Limits of Electric Grid Load Factor

Frank Felder • March 16, 2026

Increasing load factor does not necessarily mean lowering rates

     With the large number of new data centers connecting to the electric grid, much recent discussion has centered on the concept of load factor. The idea is that data centers, many with generally high load factors, can spread the gird’s fixed costs across greater electricity consumption, thereby reducing electricity rates.


      Load factor is a simple, longstanding, and sometimes useful metric. It applies not just to the grid but also to other infrastructure systems. It is defined as the ratio of average load to maximum permissible peak load. Increasing a system’s load factor may reduce per-unit average costs by using more of the system’s capability. We see this in early-bird specials, movie matinees, and discounted hotel stays. Businesses do this to spread fixed costs, such as rent, over more customers. From its earliest days, electric company owners increased load factors by combining different electric loads such as lighting, streetcars, industrial motors, and even household toasters.


      In other situations, increasing a system’s load factor may increase costs or reduce performance. For example, sometimes, due to overcrowding, school districts use double-shift schedules in which a single school building and its facilities are used for two distinct sets of students and teachers at different times of the day. Double shifts double the school’s load factor but come at unacceptable costs: reduced educational performance and a poorer quality of life for students, teachers, and parents. This is why school districts generally avoid this strategy except when there is no other choice.

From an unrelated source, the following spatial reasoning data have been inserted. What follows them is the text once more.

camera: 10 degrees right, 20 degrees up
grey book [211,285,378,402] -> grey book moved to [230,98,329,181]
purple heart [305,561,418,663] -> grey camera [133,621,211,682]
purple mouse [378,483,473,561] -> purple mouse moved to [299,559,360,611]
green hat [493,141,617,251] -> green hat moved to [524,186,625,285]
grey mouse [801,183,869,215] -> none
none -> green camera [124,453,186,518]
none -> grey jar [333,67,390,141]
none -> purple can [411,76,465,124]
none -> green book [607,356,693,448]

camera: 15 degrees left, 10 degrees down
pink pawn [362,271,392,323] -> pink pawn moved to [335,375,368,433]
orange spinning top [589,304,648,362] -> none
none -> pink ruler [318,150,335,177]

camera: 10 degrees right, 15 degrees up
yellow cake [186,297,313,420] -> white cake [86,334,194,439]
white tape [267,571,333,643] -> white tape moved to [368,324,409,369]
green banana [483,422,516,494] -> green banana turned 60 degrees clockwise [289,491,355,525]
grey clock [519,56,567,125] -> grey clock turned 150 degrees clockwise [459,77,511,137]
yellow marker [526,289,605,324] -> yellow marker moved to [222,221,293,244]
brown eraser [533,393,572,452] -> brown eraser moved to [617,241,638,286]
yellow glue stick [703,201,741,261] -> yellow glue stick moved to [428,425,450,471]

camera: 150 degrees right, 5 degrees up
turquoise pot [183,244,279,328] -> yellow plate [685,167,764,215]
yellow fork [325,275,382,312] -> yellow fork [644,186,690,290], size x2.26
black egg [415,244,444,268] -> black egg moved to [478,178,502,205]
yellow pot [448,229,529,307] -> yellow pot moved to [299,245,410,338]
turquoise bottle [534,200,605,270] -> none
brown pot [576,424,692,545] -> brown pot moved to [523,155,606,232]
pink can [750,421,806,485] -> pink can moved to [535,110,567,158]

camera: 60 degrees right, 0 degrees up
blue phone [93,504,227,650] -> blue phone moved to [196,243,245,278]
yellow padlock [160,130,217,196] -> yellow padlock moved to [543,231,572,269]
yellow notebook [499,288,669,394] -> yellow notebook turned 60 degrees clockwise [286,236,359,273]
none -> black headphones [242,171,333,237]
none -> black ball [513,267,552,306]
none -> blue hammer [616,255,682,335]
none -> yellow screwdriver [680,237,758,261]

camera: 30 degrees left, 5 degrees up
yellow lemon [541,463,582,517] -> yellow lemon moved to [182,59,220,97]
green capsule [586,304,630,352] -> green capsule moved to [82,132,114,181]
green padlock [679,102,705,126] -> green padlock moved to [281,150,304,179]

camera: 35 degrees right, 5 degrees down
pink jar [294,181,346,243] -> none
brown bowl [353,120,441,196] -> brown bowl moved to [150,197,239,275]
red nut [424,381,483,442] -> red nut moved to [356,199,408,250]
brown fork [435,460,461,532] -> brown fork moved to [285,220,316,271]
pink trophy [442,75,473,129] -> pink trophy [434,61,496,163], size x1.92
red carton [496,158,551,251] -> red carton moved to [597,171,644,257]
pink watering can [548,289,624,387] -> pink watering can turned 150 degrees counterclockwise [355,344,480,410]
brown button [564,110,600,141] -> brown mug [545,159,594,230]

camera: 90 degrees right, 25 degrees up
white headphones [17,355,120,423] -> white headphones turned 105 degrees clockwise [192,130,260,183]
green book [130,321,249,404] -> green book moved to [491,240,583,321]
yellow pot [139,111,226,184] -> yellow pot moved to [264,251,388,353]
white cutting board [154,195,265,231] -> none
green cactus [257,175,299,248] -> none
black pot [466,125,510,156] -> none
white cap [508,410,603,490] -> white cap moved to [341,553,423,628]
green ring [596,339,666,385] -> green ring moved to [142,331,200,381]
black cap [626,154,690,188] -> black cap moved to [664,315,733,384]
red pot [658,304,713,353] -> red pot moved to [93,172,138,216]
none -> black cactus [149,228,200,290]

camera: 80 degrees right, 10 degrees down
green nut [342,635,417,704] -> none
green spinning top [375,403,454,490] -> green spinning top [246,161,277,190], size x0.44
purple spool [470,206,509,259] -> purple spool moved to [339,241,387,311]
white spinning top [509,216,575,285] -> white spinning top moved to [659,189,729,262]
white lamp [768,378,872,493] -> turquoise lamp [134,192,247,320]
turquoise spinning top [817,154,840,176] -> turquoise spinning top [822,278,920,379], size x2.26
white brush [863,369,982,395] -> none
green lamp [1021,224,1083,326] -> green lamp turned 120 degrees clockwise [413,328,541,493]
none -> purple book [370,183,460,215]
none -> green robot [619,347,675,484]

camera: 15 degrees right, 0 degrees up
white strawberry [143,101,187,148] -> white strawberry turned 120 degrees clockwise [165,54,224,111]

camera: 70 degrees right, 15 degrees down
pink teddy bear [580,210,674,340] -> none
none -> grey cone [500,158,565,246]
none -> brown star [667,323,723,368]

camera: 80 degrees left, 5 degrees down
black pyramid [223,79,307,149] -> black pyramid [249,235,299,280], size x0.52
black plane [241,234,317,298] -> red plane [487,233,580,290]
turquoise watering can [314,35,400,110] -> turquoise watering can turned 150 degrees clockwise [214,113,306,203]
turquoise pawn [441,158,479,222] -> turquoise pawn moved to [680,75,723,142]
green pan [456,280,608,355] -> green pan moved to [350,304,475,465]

      The same can occur with the electric grid. For instance, adding electric vehicle charging or heat pumps to the electric system can increase the system’s load factor but whether electric rates on average increase or decrease depends on multiple factors, such as the ability to schedule the additional consumption during off-peak periods, the need for new capital investments in generation to re-optimize the generation mix, and any additional investments needed in transmission and distribution to prevent overloading. In other cases, adding more transmission capacity can reduce congestion, improve reliability, and reduce rates but not materially change the load factor. In short, increasing an electric system’s load factor is not synonymous with decreasing rates, reducing the costs of unreliability, or reducing the costs associated with health and environmental impacts. 


      It would be great if a single, easily calculated metric could unlock lower costs for the electric grid or other infrastructure systems. Load factor is an important metric, but not the only one. Policymakers should focus on the desired outcomes – rates, reliability, and health/environmental costs – and insist that analysts use appropriate methods and models to evaluate claims instead of a single rule of thumb.